┏━━
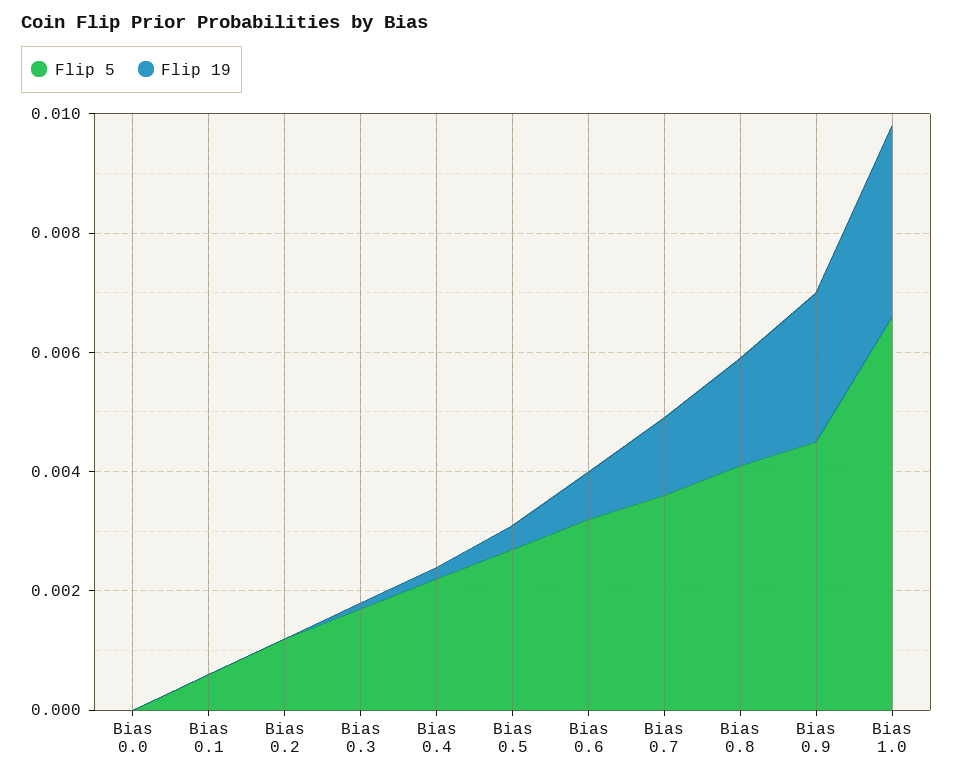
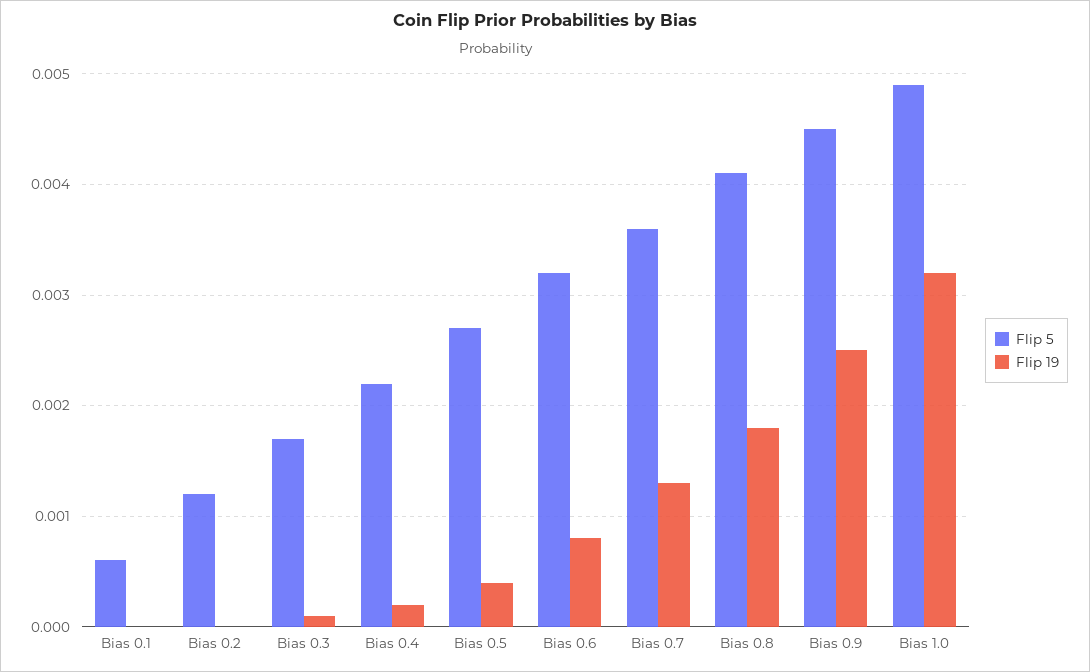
  {
    "Flip 5": {
-     "Bias 0.0": 0,
      "Bias 0.1": 0.0006,
      "Bias 0.2": 0.0012,
      "Bias 0.3": 0.0017,
      "Bias 0.4": 0.0022,
      "Bias 0.5": 0.0027,
      "Bias 0.6": 0.0032,
      "Bias 0.7": 0.0036,
      "Bias 0.8": 0.0041,
      "Bias 0.9": 0.0045,
-     "Bias 1.0": 0.0065
+     "Bias 1.0": 0.0049
    },
    "Flip 19": {
-     "Bias 0.0": 0,
      "Bias 0.1": 0,
      "Bias 0.2": 0,
      "Bias 0.3": 0.0001,
      "Bias 0.4": 0.0002,
      "Bias 0.5": 0.0004,
      "Bias 0.6": 0.0008,
      "Bias 0.7": 0.0013,
      "Bias 0.8": 0.0018,
      "Bias 0.9": 0.0025,
      "Bias 1.0": 0.0032
    }
  }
┗━━
* _Required work_: Without changing a word, retype every entry above, but drop its pictures.

* _Task output_:
  {
    "Flip 5": {
-     "Bias 0.0": 0,
      "Bias 0.1": 0.0006,
      "Bias 0.2": 0.0012,
      "Bias 0.3": 0.0017,
      "Bias 0.4": 0.0022,
      "Bias 0.5": 0.0027,
      "Bias 0.6": 0.0032,
      "Bias 0.7": 0.0036,
      "Bias 0.8": 0.0041,
      "Bias 0.9": 0.0045,
-     "Bias 1.0": 0.0065
+     "Bias 1.0": 0.0049
    },
    "Flip 19": {
-     "Bias 0.0": 0,
      "Bias 0.1": 0,
      "Bias 0.2": 0,
      "Bias 0.3": 0.0001,
      "Bias 0.4": 0.0002,
      "Bias 0.5": 0.0004,
      "Bias 0.6": 0.0008,
      "Bias 0.7": 0.0013,
      "Bias 0.8": 0.0018,
      "Bias 0.9": 0.0025,
      "Bias 1.0": 0.0032
    }
  }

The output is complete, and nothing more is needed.